Intuit gained $2.51 per share, beating estimates of $2.48 by $0.03 on the quarter. Revenues grew by 5% year over year with revenues of $1.945 Billion. Barely missing revenue estimates of $1.960 Billion. Strong revenue was driven by performance in the Consumer Tax Segment with 3% growth during this quarter compared to Q3 of the year prior. Total Small Business Segment revenue grew by 11%, contributing to this segment was growth in Payment Solutions & Employee Management Solutions. Intuit was able to beat EPS estimates by expanding margins during the quarter, despite a slight miss on the top line.

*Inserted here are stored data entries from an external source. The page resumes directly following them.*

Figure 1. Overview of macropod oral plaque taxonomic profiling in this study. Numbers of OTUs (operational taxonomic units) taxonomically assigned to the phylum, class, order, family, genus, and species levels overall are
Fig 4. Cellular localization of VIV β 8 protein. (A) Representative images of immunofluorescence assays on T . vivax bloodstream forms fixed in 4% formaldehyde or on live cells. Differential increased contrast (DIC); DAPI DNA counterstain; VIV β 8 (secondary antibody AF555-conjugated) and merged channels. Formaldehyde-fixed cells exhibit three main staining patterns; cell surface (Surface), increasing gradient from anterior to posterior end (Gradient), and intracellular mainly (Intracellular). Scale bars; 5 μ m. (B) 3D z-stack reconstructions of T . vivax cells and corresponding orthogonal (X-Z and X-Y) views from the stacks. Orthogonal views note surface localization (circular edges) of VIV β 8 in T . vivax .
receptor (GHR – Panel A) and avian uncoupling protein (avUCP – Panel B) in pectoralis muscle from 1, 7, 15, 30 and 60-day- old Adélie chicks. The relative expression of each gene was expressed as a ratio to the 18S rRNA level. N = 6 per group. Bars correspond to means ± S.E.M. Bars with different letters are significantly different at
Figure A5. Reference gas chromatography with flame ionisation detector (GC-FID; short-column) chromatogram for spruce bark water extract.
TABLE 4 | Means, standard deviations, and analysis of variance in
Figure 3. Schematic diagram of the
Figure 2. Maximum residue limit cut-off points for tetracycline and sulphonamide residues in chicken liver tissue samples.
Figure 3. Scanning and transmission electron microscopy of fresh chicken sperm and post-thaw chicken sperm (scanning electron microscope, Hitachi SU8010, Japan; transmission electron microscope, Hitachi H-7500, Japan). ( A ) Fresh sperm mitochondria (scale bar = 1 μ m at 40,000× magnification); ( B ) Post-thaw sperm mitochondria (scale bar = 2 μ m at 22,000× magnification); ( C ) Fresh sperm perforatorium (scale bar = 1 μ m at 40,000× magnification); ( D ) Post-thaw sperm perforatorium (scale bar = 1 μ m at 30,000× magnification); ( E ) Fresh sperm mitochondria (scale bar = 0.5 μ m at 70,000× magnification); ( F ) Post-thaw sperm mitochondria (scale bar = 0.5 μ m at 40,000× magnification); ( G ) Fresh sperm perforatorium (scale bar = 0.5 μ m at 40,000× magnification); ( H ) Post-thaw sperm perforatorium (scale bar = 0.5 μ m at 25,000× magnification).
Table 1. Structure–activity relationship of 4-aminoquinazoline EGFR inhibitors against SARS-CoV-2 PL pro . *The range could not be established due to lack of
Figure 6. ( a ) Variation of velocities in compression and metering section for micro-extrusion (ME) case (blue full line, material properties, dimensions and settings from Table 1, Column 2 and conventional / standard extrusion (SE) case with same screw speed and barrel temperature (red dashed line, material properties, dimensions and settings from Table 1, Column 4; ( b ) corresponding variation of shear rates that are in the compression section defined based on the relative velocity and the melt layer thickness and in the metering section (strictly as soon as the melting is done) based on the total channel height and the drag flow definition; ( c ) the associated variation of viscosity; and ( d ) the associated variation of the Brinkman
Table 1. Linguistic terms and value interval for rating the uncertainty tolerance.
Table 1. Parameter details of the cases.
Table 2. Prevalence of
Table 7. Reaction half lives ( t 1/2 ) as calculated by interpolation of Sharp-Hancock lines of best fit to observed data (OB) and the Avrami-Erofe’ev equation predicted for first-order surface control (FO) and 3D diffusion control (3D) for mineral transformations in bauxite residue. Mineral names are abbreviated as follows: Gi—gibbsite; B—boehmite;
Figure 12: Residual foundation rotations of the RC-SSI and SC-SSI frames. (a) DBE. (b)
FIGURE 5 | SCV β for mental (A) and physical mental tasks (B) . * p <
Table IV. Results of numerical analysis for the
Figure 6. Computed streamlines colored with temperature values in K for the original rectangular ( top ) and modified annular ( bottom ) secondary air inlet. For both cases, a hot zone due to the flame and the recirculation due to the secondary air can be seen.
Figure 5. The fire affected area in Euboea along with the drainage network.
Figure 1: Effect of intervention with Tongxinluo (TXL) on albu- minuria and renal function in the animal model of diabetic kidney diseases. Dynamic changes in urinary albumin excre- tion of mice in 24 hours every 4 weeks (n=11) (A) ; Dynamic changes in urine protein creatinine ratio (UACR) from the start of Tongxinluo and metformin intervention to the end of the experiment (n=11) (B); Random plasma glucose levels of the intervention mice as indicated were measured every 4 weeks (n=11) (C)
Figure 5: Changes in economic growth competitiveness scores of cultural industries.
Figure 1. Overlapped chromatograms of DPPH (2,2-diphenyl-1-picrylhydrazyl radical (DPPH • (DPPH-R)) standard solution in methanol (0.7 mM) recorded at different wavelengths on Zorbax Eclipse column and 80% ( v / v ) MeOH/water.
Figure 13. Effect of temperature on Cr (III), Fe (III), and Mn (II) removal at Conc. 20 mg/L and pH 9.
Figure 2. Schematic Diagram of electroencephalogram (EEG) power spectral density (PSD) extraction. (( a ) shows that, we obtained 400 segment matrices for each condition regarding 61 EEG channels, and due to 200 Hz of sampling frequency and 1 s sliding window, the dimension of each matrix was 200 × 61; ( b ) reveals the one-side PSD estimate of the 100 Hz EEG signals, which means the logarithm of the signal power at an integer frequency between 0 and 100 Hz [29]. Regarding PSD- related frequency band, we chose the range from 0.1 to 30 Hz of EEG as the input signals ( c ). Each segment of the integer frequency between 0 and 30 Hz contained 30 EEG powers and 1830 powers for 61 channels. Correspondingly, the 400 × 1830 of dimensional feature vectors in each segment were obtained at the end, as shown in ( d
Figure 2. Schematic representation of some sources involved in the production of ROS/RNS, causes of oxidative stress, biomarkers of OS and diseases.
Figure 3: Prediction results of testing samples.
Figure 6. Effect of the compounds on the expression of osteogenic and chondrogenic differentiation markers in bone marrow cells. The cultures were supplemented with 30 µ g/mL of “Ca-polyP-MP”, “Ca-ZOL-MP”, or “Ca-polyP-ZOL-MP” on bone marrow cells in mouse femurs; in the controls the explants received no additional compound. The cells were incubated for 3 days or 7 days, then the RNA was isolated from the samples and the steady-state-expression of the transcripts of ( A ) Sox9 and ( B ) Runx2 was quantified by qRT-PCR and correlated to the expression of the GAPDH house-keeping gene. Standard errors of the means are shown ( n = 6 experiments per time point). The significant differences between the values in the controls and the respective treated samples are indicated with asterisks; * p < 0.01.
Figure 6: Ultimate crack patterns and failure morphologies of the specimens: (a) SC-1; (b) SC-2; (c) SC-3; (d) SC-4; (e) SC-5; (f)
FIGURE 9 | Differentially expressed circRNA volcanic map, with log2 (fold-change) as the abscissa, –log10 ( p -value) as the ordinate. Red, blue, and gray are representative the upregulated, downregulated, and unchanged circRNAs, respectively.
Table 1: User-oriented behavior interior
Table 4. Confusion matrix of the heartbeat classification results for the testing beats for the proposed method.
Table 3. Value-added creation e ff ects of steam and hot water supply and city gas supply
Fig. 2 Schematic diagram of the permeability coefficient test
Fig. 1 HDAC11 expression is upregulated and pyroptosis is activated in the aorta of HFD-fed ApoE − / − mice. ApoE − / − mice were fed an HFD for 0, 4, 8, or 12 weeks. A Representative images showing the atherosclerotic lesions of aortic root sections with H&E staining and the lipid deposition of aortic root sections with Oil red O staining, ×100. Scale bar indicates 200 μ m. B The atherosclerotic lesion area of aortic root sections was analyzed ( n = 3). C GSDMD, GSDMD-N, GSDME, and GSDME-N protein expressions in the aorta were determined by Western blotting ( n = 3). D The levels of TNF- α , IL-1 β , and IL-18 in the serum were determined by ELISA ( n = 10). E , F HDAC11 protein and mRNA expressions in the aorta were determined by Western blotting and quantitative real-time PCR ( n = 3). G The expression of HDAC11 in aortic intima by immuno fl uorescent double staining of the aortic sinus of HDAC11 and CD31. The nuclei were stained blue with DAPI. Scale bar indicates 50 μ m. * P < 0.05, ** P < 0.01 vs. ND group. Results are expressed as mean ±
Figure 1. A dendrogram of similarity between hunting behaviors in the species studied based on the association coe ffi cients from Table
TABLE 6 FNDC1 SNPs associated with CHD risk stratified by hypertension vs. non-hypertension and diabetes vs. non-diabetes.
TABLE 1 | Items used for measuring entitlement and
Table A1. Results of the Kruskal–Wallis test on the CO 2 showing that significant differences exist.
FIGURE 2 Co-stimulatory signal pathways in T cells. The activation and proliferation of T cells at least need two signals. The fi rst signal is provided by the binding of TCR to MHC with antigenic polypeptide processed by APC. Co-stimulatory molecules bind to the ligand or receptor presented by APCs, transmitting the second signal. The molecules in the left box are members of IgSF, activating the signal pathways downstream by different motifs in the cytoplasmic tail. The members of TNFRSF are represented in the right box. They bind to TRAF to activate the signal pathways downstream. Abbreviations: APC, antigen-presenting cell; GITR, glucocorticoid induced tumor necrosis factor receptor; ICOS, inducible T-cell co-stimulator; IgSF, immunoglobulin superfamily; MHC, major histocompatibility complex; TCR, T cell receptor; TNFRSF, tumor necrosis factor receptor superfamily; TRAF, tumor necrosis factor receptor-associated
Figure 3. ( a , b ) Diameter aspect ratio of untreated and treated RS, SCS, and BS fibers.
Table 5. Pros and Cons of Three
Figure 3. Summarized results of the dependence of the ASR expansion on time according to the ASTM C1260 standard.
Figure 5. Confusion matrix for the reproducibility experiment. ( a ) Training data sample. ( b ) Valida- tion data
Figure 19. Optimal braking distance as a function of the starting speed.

Intuit management reaffirmed full year 2012 revenue guidance of $4.185-$4.285 Billion. Management guided for a less than expected quarter loss for Q4 2012. Typically, Q3 is Inuit’s strongest and most critical quarter of the year. This is due to tax season and the revenue provided by Intuit’s TurboTax product. National tax filings were up 2% this year, which was greater than expected. Yet, TurboTax was not able to match this upward trend. Management expected more out of their team on the quarter and will evaluate ways to boost revenue next year.
During the quarter Intuit made two strategic acquisitions with hopes of increasing revenue in the Payment Solutions segment. The long-term goal is for companies to integrate credit card payments processing with QuickBooks. This offers Inuit’s customers’ payments processing solutions with the software they already have in place. In future quarters this could be a sizable area of expansion due to the attractiveness of this idea to many small businesses.
Intuit remains exposed to 95% U.S., which offers investors a degree of safety from European economic exposure.
Early in May the board of directors approved a $0.15 dividend to be paid on July 18th during the quarter ahead.